Edwards insists his yet-to-open Pinup Bowl on Delmar Boulevard won't profit from Arcade's demise, but he does admit that he's intrigued by the vintage bowling-pin sign that hung outside the doomed alley and survived intact, in part because it was mounted, coincidentally or not, on the opposite side of the building from where the fire started. He has gone so far as to ask for a photograph of the sign as well as its dimensions from a person -- an accomplice, perhaps? -- whose name he conveniently could not recall.

"If it's possible, that would be great," he says. "I'm definitely open to the thought. I would love to do it if I could."

Case closed.

School's In

What with the biblical proportions of Rochell Moore's curse on the mayor and the weekly weeping and gnashing of teeth at meetings of the St. Louis Board of Education, it's tough to find critical news coverage or insightful analysis of the ongoing passion play in the city schools. Still, that information can be found in some surprising places, including mainstream morning talk on KMOX radio, the newsletter for the Landmarks Association and through e-mail updates from Peter Downs via his fledgling publication, "St. Louis Schools Watch."

Downs, who ran for the school board in April and lost, has been consistently ahead of the St. Louis Post-Dispatch in his coverage and has been virtually alone in his questioning of the voodoo economics practiced by Alvarez & Marsal, the corporate turnaround firm hired to rejuvenate city schools. On the morning after the August 4 meeting, Downs sent out a dispatch that detailed the cutback in health benefits to teachers and noted how interim superintendent Bill Roberti had failed to explain these cutbacks in a meeting with teachers earlier in the day. No comparable description was available in the Post. If you want in on Downs' update, write [email protected].

On KMOX, school board president Darnetta Clinkscale admitted to talk show host Charles Brennan that she had never visited any of the sixteen schools scheduled for closure.

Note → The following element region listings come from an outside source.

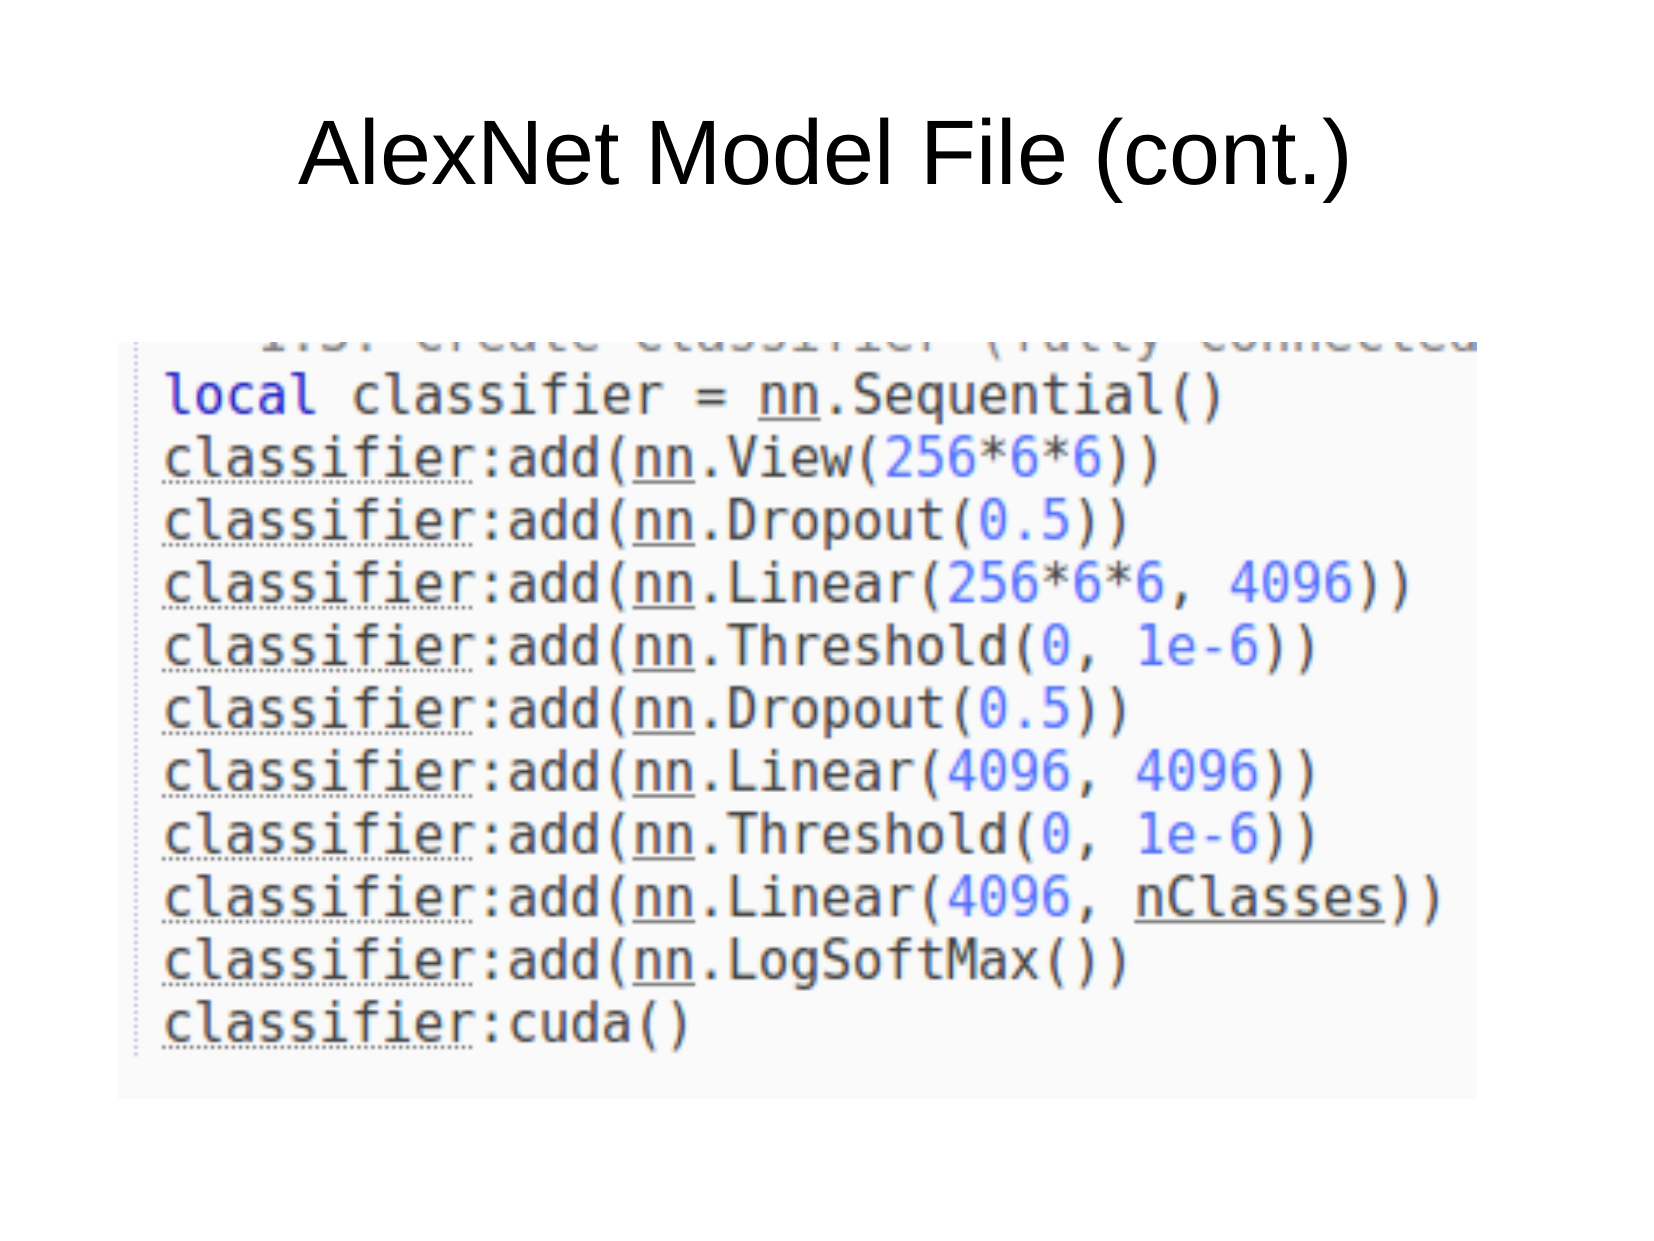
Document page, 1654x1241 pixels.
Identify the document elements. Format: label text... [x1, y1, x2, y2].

picture [118, 342, 1477, 1099]
title AlexNet Model File (cont.) [82, 49, 1571, 257]
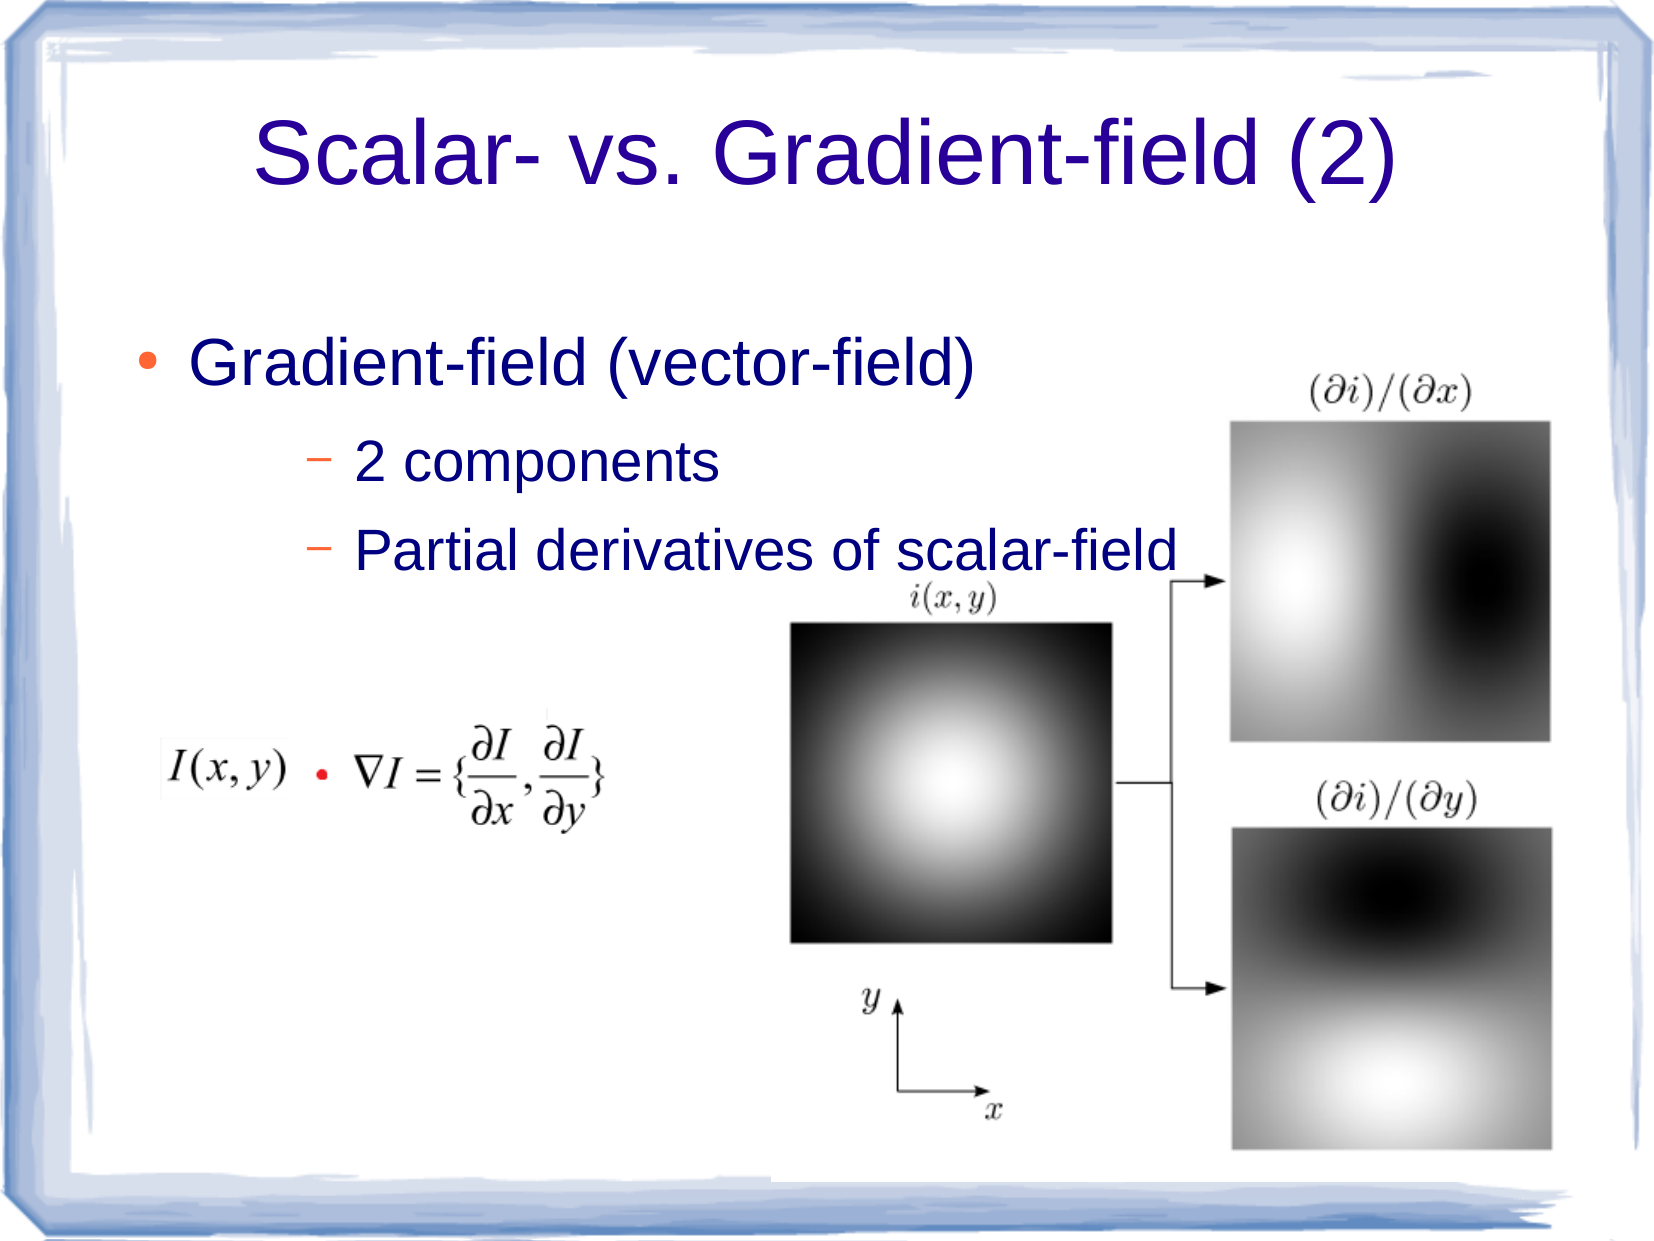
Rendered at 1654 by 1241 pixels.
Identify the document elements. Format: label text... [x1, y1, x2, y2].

list Gradient-field (vector-field) 2 components Partial derivatives of scalar-field [118, 324, 1571, 1004]
title Scalar- vs. Gradient-field (2) [82, 49, 1571, 257]
picture [0, 0, 1654, 1241]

The Landmarks newsletter (http://stlouis.missouri.org/501c/landmarks), meanwhile, calls attention to the architecturally significant buildings among the sixteen doomed schools. Eleven of the schools were built by noted architects; several date from the turn of the last century. Some benefited from the recent capital-improvement program, including the Ralph Waldo Emerson Elementary School at 5415 Page Boulevard. Emerson was built in 1901, when, in the newsletter's words, "St. Louis schools became the national model of economy and operational efficiency."

That was 102 years ago.

Correction published 8/20/03:
In the original version of "Exit Interview," we inadvertently took a year off soon-to-be-expat Brent Feeney's life. Feeney turns 43 on September 11, not 44. The above version reflects the corrected text.